In an early message, I shall propose a permanent reduction in tax rates which will lower liabilities by $13.5 billion. Of this, $11 billion results from reducing individual tax rates, which now range between 20 and 91 percent, to a more sensible range of 14 to 65 percent, with a split in the present first bracket. Two and one-half billion dollars results from reducing corporate tax rates, from 52 percent--which gives the Government today a majority interest in profits-to the permanent pre-Korean level of 47 percent. This is in addition to the more than $2 billion cut in corporate tax liabilities resulting from last year's investment credit and depreciation reform.

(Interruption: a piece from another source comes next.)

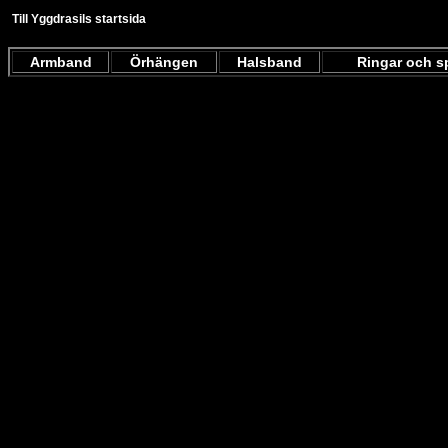
Till Yggdrasils startsida
Armband
Örhängen
Halsband
Ringar och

To achieve this reduction within the limits of a manageable budgetary deficit, I urge: first, that these cuts be phased over 3 calendar years, beginning in 1963 with a cut of some $6 billion at annual rates; second, that these reductions be coupled with selected structural changes, beginning in 1964, which will broaden the tax base, end unfair or unnecessary preferences, remove or lighten certain hardships, and in the net offset some $3.5 billion of the revenue loss; and third, that budgetary receipts at the outset be increased by $1.5 billion a year, without any change in tax liabilities, by gradually shifting the tax payments of large corporations to a . more current time schedule. This combined program, by increasing the amount of our national income, will in time result in still higher Federal revenues. It is a fiscally responsible program--the surest and the soundest way of achieving in time a balanced budget in a balanced full employment economy.
This net reduction in tax liabilities of $10 billion will increase the purchasing power of American families and business enterprises in every tax bracket, with greatest increase going to our low-income consumers. It will, in addition, encourage the initiative and risk-taking on which our free system depends--induce more investment, production, and capacity use--help provide the 2 million new jobs we need every year--and reinforce the American principle of additional reward for additional effort.
I do not say that a measure for tax reduction and reform is the only way to achieve these goals.
--No doubt a massive increase in Federal spending could also create jobs and growth-but, in today's setting, private consumers, employers, and investors should be given a full opportunity first.
--No doubt a temporary tax cut could provide a spur to our economy--but a long run problem compels a long-run solution.
--No doubt a reduction in either individual or corporation taxes alone would be of great help--but corporations need customers and job seekers need jobs.
--No doubt tax reduction without reform would sound simpler and more attractive to many--but our growth is also hampered by a host of tax inequities and special preferences which have distorted the flow of investment.
--And, finally, there are no doubt some who would prefer to put off a tax cut in the hope that ultimately an end to the cold war would make possible an equivalent cut in expenditures-but that end is not in view and to wait for it would be costly and self-defeating.
In submitting a tax program which will, of course, temporarily increase the deficit but can ultimately end it--and in recognition of the need to control expenditures--I will shortly submit a fiscal 1964 administrative budget which, while allowing for needed rises in defense, space, and fixed interest charges, holds total expenditures for all other purposes below this year's level.
This requires the reduction or postponement of many desirable programs, the absorption of a large part of last year's Federal pay raise through personnel and other economies, the termination of certain installations and projects, and the substitution in several programs of private for public credit. But I am convinced that the enactment this year of tax reduction and tax reform overshadows all other domestic problems in this Congress. For we cannot for long lead the cause of peace and freedom, if we ever cease to set the pace here at home.